Case Presentation: A 40-year-old Hispanic woman with class III obesity and prior gastric sleeve surgery presented with a 2-day history of severe bifrontal headache radiating to the nape of the neck, accompanied by pulsatile tinnitus, transient dizziness, and brief visual blurring. She denied focal neurological deficits, seizures, or loss of consciousness but reported similar intermittent headaches for nearly a year, worsened by standing and coughing. An outpatient CT head suggested bilateral frontal hypodensities concerning acute infarction, prompting transfer to our facility for stroke evaluation. On arrival, she was hemodynamically stable with orthostatic hypotension and had an NIH Stroke Scale score of 0. MRI brain ruled out acute ischemia, and echocardiography was unremarkable. She received IV fluids, aspirin, and atorvastatin, but symptoms persisted. A lumbar puncture revealed an elevated opening pressure of 32 cm H₂O, with marked symptom relief following the removal of 31 mL of cerebrospinal fluid, supporting a diagnosis of intracranial hypertension. Acetazolamide was initiated. Due to symptom recurrence, MR venography was performed and demonstrated severe stenosis of the left transverse venous sinus, which was subsequently confirmed by cerebral angiography. The patient underwent left transverse sinus stenting, resulting in significant and sustained headache improvement. She was discharged on dual antiplatelet therapy, acetazolamide, and a steroid taper, with outpatient follow-up arranged.
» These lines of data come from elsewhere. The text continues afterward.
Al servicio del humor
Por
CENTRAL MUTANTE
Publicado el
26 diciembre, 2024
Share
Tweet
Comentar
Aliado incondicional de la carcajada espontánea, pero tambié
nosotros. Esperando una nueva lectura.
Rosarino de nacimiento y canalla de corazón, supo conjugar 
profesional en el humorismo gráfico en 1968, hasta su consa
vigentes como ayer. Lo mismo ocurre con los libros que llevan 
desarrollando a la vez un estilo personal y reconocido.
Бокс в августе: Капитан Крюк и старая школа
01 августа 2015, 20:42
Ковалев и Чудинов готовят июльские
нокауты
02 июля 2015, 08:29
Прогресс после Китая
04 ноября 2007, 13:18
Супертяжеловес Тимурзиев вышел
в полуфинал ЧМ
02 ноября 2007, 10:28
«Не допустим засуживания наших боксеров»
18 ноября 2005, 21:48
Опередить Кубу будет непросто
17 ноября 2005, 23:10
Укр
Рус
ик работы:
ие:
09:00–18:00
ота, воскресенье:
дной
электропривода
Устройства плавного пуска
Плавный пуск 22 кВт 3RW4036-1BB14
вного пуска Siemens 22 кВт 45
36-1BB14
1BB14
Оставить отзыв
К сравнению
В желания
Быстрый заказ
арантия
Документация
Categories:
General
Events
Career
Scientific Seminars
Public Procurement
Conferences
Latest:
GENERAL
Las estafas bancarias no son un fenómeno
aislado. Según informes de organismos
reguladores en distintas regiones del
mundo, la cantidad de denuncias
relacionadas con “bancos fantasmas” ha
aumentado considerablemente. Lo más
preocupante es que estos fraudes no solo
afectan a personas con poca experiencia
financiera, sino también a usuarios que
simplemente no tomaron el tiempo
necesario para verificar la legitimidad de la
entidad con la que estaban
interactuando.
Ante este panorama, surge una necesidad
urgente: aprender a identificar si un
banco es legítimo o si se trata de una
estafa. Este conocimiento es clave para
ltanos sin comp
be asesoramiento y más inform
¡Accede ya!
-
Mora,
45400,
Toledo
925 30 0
Conclusion: This case is a powerful reminder that not all headaches are benign—and not all are what they seem. This encounter emphasizes the need for heightened clinical suspicion when evaluating persistent, orthostatic headaches unresponsive to initial therapy. TVSS remains an under-recognized yet treatable cause of intracranial hypertension. Here, it masqueraded as a chronic tension-type headache before finally revealing itself on MR venography and cerebral angiography. The patient’s dramatic improvement following sinus stenting illustrates not only diagnostic value but also the transformative potential of neurointerventional therapy. This case underscores the importance of thinking beyond the algorithm—of balancing clinical intuition with evidence, and of escalating care when symptoms persist without answers. In an era where "headache" is often dismissed, this story is a call to vigilance: behind the most ordinary symptoms may lie extraordinary pathology—and, with the right approach, a curable one.